If the Senate Judiciary Committee decided to take additional testimony on the bill, they’re up against a deadline, Sears said. Some Senate committees — including Sears’ — will cease to meet regularly after Friday, as the Legislative session enters its final weeks. 

“I hate doing things without those who might be impacted by it being involved in the testimony,” Sears said. “And we’re at the end of our session, and it appears that many persons of color, and others, have not had the opportunity to weigh in.”

Richardson, the Burlington city attorney who initially proposed the bill to the Legislature, told senators on Tuesday he saw “no immediate harm” in delaying the effort until the next biennium.

Other members of the committee raised their own concerns about the bill at Tuesday’s meeting. 

Sen. Joe Benning, R-Caledonia, asked why the individual release paperwork was necessary if the state imposed a universal ban on racial and religious covenants. 

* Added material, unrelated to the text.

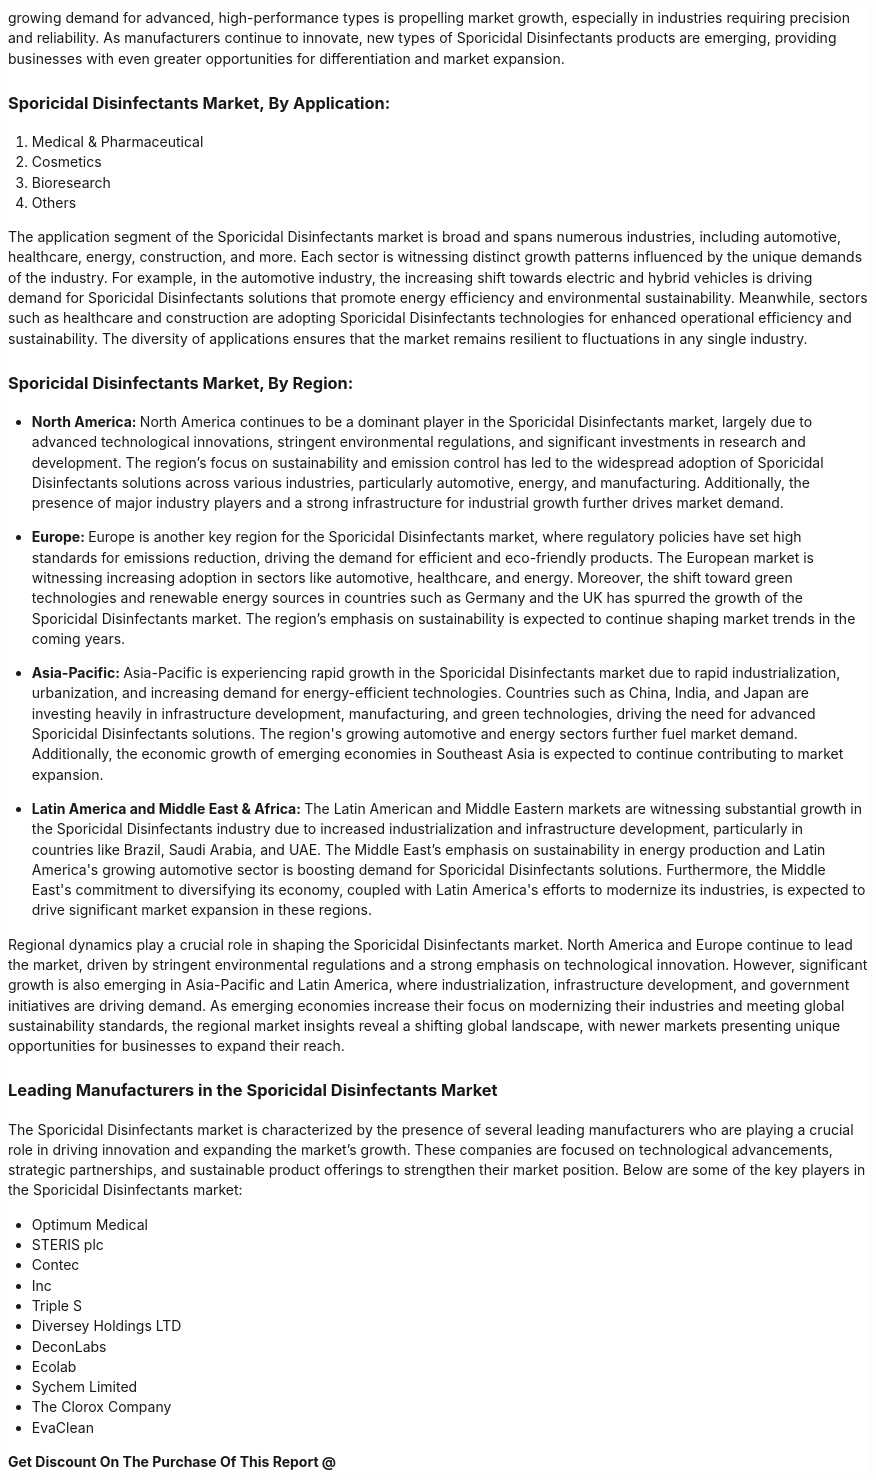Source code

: growing demand for advanced, high-performance types is propelling market growth, especially in industries requiring precision and reliability. As manufacturers continue to innovate, new types of Sporicidal Disinfectants products are emerging, providing businesses with even greater opportunities for differentiation and market expansion.</p><h3>Sporicidal Disinfectants Market,&nbsp;By Application:</h3><ol><li>Medical & Pharmaceutical<li> Cosmetics<li> Bioresearch<li> Others</li></ol><p>The application segment of the Sporicidal Disinfectants market is broad and spans numerous industries, including automotive, healthcare, energy, construction, and more. Each sector is witnessing distinct growth patterns influenced by the unique demands of the industry. For example, in the automotive industry, the increasing shift towards electric and hybrid vehicles is driving demand for Sporicidal Disinfectants solutions that promote energy efficiency and environmental sustainability. Meanwhile, sectors such as healthcare and construction are adopting Sporicidal Disinfectants technologies for enhanced operational efficiency and sustainability. The diversity of applications ensures that the market remains resilient to fluctuations in any single industry.</p><h3>Sporicidal Disinfectants Market, By Region:</h3><ul><li><p><strong>North America:&nbsp;</strong>North America continues to be a dominant player in the Sporicidal Disinfectants market, largely due to advanced technological innovations, stringent environmental regulations, and significant investments in research and development. The region&rsquo;s focus on sustainability and emission control has led to the widespread adoption of Sporicidal Disinfectants solutions across various industries, particularly automotive, energy, and manufacturing. Additionally, the presence of major industry players and a strong infrastructure for industrial growth further drives market demand.</p></li><li><p><strong><strong>Europe:&nbsp;</strong></strong>Europe is another key region for the Sporicidal Disinfectants market, where regulatory policies have set high standards for emissions reduction, driving the demand for efficient and eco-friendly products. The European market is witnessing increasing adoption in sectors like automotive, healthcare, and energy. Moreover, the shift toward green technologies and renewable energy sources in countries such as Germany and the UK has spurred the growth of the Sporicidal Disinfectants market. The region&rsquo;s emphasis on sustainability is expected to continue shaping market trends in the coming years.</p></li><li><p><strong><strong>Asia-Pacific:&nbsp;</strong></strong>Asia-Pacific is experiencing rapid growth in the Sporicidal Disinfectants market due to rapid industrialization, urbanization, and increasing demand for energy-efficient technologies. Countries such as China, India, and Japan are investing heavily in infrastructure development, manufacturing, and green technologies, driving the need for advanced Sporicidal Disinfectants solutions. The region's growing automotive and energy sectors further fuel market demand. Additionally, the economic growth of emerging economies in Southeast Asia is expected to continue contributing to market expansion.</p></li><li><p><strong><strong>Latin America and Middle East &amp; Africa:&nbsp;</strong></strong>The Latin American and Middle Eastern markets are witnessing substantial growth in the Sporicidal Disinfectants industry due to increased industrialization and infrastructure development, particularly in countries like Brazil, Saudi Arabia, and UAE. The Middle East&rsquo;s emphasis on sustainability in energy production and Latin America's growing automotive sector is boosting demand for Sporicidal Disinfectants solutions. Furthermore, the Middle East's commitment to diversifying its economy, coupled with Latin America's efforts to modernize its industries, is expected to drive significant market expansion in these regions.</p></li></ul><p>Regional dynamics play a crucial role in shaping the Sporicidal Disinfectants market. North America and Europe continue to lead the market, driven by stringent environmental regulations and a strong emphasis on technological innovation. However, significant growth is also emerging in Asia-Pacific and Latin America, where industrialization, infrastructure development, and government initiatives are driving demand. As emerging economies increase their focus on modernizing their industries and meeting global sustainability standards, the regional market insights reveal a shifting global landscape, with newer markets presenting unique opportunities for businesses to expand their reach.</p><h3><strong>Leading Manufacturers in the Sporicidal Disinfectants Market</strong></h3><p>The Sporicidal Disinfectants market is characterized by the presence of several leading manufacturers who are playing a crucial role in driving innovation and expanding the market&rsquo;s growth. These companies are focused on technological advancements, strategic partnerships, and sustainable product offerings to strengthen their market position. Below are some of the key players in the Sporicidal Disinfectants market:</p></div><div class="article-main__content" data-test-id="publishing-text-block"><ul><li><span class="">Optimum Medical<li> STERIS plc<li> Contec<li> Inc<li> Triple S<li> Diversey Holdings LTD<li> DeconLabs<li> Ecolab<li> Sychem Limited<li> The Clorox Company<li> EvaClean</span></li></ul></div><div class="article-main__content" data-test-id="publishing-text-block"><p><span class="font-[700]"><strong>Get Discount On The Purchase Of This Report @</strong>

Vermont law only requires a title search to look back 40 years. As restrictive covenants often predate that timeframe, many landowners wouldn’t even know their deed included a covenant, Benning said. 

Benning posed a hypothetical to the committee, which he called his “personal nightmare”: What if a candidate for public office had a discriminatory covenant on their house, didn’t know about it and didn’t file a release — and their opponent tried to use it against them? 

“All of a sudden, we’re dividing up against each other for explanations as to why one is taking that action,” Benning said. “If society’s main intent here is simply to declare anything that exists is null and void and unenforceable, why not just stop there?”

Sears, in an interview, said he shared Benning’s concern. 

“That would be somewhat embarrassing,” Sears said. 

Something like Benning’s hypothetical has played out previously on the national stage. The U.S. Senate’s confirmation hearings for Supreme Court Justice William H. Rehnquist in 1986 revealed that the judge’s summer home in Greensboro, Vermont, had a covenant that banned its sale to “anyone of the Hebrew race.” 

Rehnquist testified that he was unaware of the restrictive covenant until a few days before the hearing, and that he would try to have it removed, according to the New York Times

Hughes said he was disappointed that this was even a point of concern for lawmakers, in the face of systemic disparities. 

“Whether we’re talking about housing, education, employment, health services access, whether we’re talking about transportation, even the criminal justice system, economics is at the heart of all of this,” Hughes said. “That inability to transfer generational wealth is really the linchpin to systemic racism.”